EleutherAI / the-pile

MIT License
1.46k stars 126 forks source link

PhilPapers #43

Closed cfoster0 closed 3 years ago

cfoster0 commented 3 years ago

Language: primarily but not exclusively English Date ranges: 1600s-2020 Size: +260,000 works indexed and +52,000 available to download via PhilArchive

PhilPapers is an international, interactive academic database of journal articles for professionals and students in philosophy. It is maintained by the Centre for Digital Philosophy at the University of Western Ontario.

I think we could at least add the section of open access works, which should all be downloadable as PDFs from https://philarchive.org/ There may also be other works availabe for download on the main site.
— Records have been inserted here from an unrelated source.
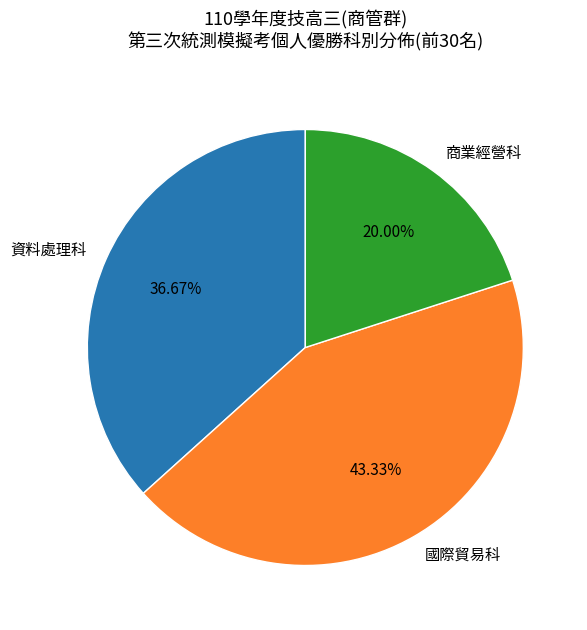

To the nearest percent, what is the difference between the 國際貿易科 and 資料處理科 slice percentages?

7%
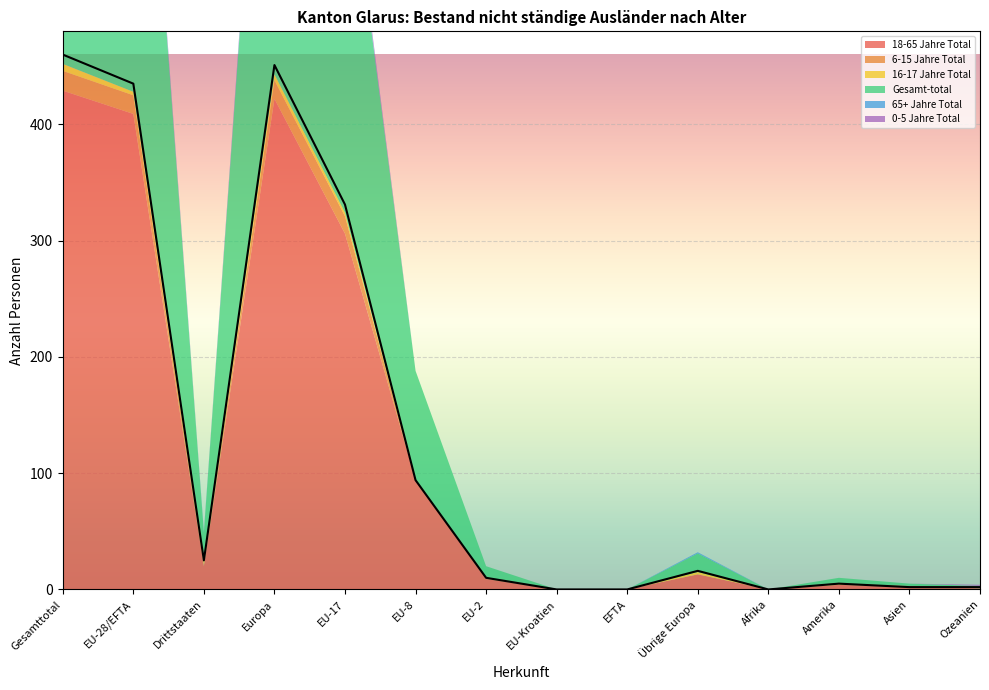

Reading right to left, list all the values displayed in this chart.

18-65 Jahre Total: Ozeanien=1	Asien=2	Amerika=4	Afrika=0	Übrige Europa=13	EFTA=0	EU-Kroatien=0	EU-2=9	EU-8=94	EU-17=306	Europa=422	Drittstaaten=20	EU-28/EFTA=409	Gesamttotal=429
6-15 Jahre Total: Ozeanien=0	Asien=1	Amerika=0	Afrika=0	Übrige Europa=0	EFTA=0	EU-Kroatien=0	EU-2=1	EU-8=0	EU-17=15	Europa=16	Drittstaaten=1	EU-28/EFTA=16	Gesamttotal=17
16-17 Jahre Total: Ozeanien=0	Asien=0	Amerika=1	Afrika=0	Übrige Europa=2	EFTA=0	EU-Kroatien=0	EU-2=0	EU-8=0	EU-17=3	Europa=5	Drittstaaten=3	EU-28/EFTA=3	Gesamttotal=6
Gesamt-total: Ozeanien=2	Asien=2	Amerika=5	Afrika=0	Übrige Europa=16	EFTA=0	EU-Kroatien=0	EU-2=10	EU-8=94	EU-17=331	Europa=451	Drittstaaten=25	EU-28/EFTA=435	Gesamttotal=460
65+ Jahre Total: Ozeanien=0	Asien=0	Amerika=0	Afrika=0	Übrige Europa=1	EFTA=0	EU-Kroatien=0	EU-2=0	EU-8=0	EU-17=2	Europa=3	Drittstaaten=1	EU-28/EFTA=2	Gesamttotal=3
0-5 Jahre Total: Ozeanien=1	Asien=0	Amerika=0	Afrika=0	Übrige Europa=0	EFTA=0	EU-Kroatien=0	EU-2=0	EU-8=0	EU-17=5	Europa=5	Drittstaaten=0	EU-28/EFTA=5	Gesamttotal=5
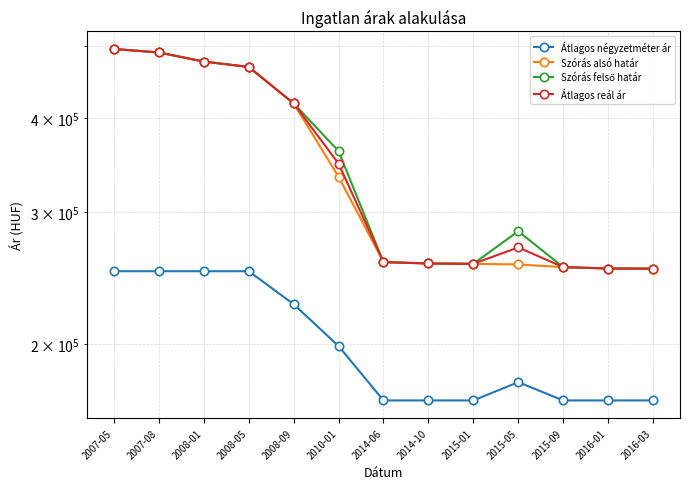

True or false: Átlagos négyzetméter ár and Szórás alsó határ cross at least once.

False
In addition, we could probably scrape abstracts for the rest.

thoppe commented 3 years ago

On it! Should be done in a few days. Quick sampling of about 1K documents from https://philarchive.org/ give an estimate of about 3GB of total text. This is without language filtering, as there are some documents in Russian and Italian (at least). It looks like this may knock it down 10-20%.

While the website claims 52K, the API reports around 45K. Many articles are duplicated or have been deleted/retracted.

leogao2 commented 3 years ago

@thoppe It would be best if we don't do language filtering.

thoppe commented 3 years ago

This is complete. https://github.com/thoppe/The-Pile-PhilPapers

 ✔ Saved to data/PhilArchive.jsonl
 ℹ Saved 33,990 articles
 ℹ Uncompressed filesize 2,610,566,629
 ℹ Compressed filesize     79,7708,027

The issue can be closed and marked done on the board.